Première question: la signature apposée par Hamed Nagaoui au bas du procès-verbal du 31 août 2012 est-elle conforme «aux lois et procédures en vigueur en la matière»? Pour y répondre, les trois experts rappellent d’abord l’objet de la délégation de signature accordée au conseiller rapporteur du Contentieux de l’Etat. Celle-ci l’autorise à signer les courriers ordinaires adressés aux différentes administrations publiques et privées, «les remarques adressées aux différents tribunaux», les demandes de recours en appel et en cassation «et les pièces s’y rapportant», «les rapports concernant les plaintes en matière pénale, les demandes d’opposition et les pièces justificatives, et les notes de règlement des honoraires des avocats et huissiers notaires».
Mais l’engagement, au nom de l’Etat, dans des procédures de règlement amiable obéit à d’autres règles édictées par le décret 2046 de l’année 1997 datant du 20 octobre 1997, rappellent les experts. Ce texte concernant les conditions de la conclusion d’un règlement amiable en matière civile et administrative qui stipule, dans son article premier, que “le conseiller rapporteur du Contentieux de l’Etat a le pouvoir de conclure un règlement amiable en matière civile et administrative ou de faire partie d’un règlement amiable ou judiciaire après avis de la Commission des litiges, si l’objet égale ou dépasse les 100.000 dinars».
Conclusion des experts: «La signature du procès-verbal de règlement amiable ne fait pas partie des actes pour lesquels (le Conseiller rapporteur du Contentieux de l’Etat) a reçu une délégation de signature»; en outre «le dénommé Hamed Nagaoui n’a pas obtenu l’avis de la Commission des litiges préalablement à la signature des documents du règlement amiable (ceci à supposer que la délégation de signature l’autorise à signer)».

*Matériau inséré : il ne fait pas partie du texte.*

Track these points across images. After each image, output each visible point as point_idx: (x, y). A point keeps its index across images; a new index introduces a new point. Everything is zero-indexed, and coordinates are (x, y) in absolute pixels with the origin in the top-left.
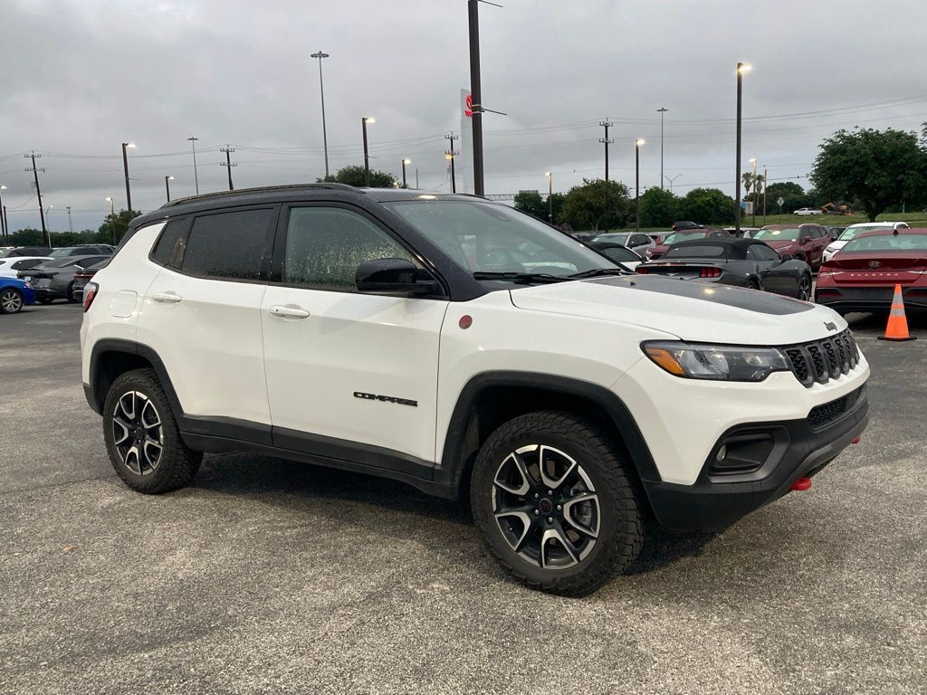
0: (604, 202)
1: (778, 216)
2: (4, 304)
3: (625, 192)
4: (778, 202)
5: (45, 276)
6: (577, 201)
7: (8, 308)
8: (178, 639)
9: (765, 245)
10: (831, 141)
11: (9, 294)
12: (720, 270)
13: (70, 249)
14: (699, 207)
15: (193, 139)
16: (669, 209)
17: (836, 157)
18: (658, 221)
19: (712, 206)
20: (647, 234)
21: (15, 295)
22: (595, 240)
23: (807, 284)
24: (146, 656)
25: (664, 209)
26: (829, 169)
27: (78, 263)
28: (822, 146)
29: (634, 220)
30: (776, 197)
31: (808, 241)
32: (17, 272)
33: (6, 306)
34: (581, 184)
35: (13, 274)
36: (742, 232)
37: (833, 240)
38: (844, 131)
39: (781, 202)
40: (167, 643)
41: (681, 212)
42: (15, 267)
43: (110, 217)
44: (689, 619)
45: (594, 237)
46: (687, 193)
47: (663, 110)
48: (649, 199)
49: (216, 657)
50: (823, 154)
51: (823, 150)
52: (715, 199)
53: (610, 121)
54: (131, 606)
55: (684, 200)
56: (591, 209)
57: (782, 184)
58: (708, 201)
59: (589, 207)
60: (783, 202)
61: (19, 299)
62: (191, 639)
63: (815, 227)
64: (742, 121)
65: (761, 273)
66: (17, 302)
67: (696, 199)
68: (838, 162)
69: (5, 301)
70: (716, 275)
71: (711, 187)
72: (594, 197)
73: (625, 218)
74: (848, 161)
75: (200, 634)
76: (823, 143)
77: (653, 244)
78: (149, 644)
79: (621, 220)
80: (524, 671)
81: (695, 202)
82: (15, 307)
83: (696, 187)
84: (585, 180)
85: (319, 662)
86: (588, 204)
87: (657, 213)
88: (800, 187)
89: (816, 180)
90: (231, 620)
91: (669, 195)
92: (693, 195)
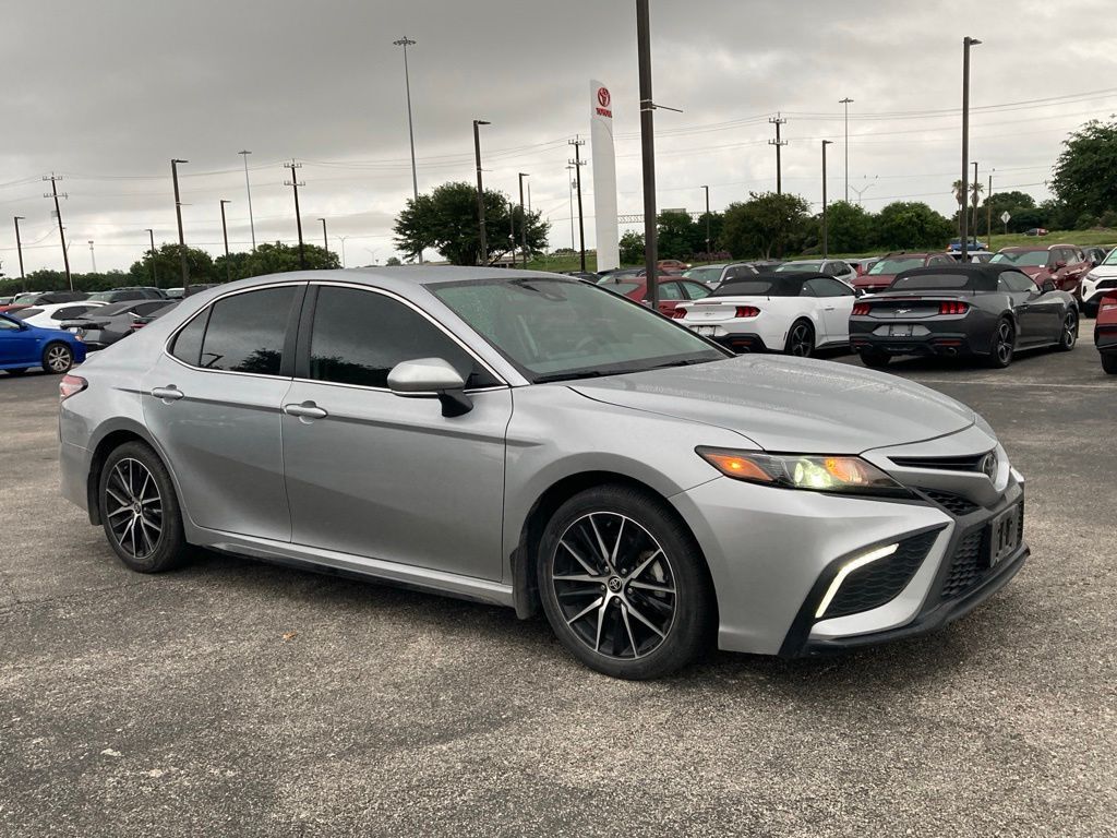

En outre, les experts «voient dans la déclaration de l’accusé selon laquelle il avait signé le procès verbal du 31 août 2012 à la demande du dénommé Mondher Sfar (chargé de mission au cabinet du ministre des Biens de l’Etat et des Affaires foncières, Slim Ben Hamidane) la preuve qu’il avait, d’un côté, outrepassé la délégation qui lui avait été accordée, et, de l’autre, contourné son supérieur hiérarchique, le chef du Contentieux de l’Etat, puisque c’est auprès de lui, et non d’une quelconque autre personne, qu’il aurait dû prendre les ordres et la délégation de signature».
De son côté, Hamed Nagaoui persiste et signe (voir fac-similé rapport de Hamed Nagaooui). D’après le rapport des experts, le conseiller rapporteur du Contentieux de l’Etat maintient que «la signature du document du 31 août 2012 a été faite à la demande de Mondher Sfar (conseiller du ministre chargé de superviser ce dossier). Mondher Sfar que Hamed Nagaoui a, de surcroît, «informé de la nécessité de soumettre le document signé le 31 août 2012 à la Commission des litiges».
Le rapport des experts révèle à ce sujet que Hamed Nagaoui «a présenté la copie d’un e-mail en date du 28 juin 2012 adressé par le dénommé Mondher Sfar (voir fac-similé document 3 : lettre de Mondher Sfar) à l’ancien ministre des Biens de l’Etat et des Affaires foncières et dans lequel il déclare que l’accusé Hamed Nagaoui lui demande de soumettre le document objet de la présente affaire à la Commission des litige et que c’est lui qui a transmis ledit document à la société ABCI pour information, et non dans le but de contracter». Un document qui –et les propos sont toujours de Mondher Sfar, et rapportés par les experts- «était un simple projet et nécessitait un amendement en plusieurs points».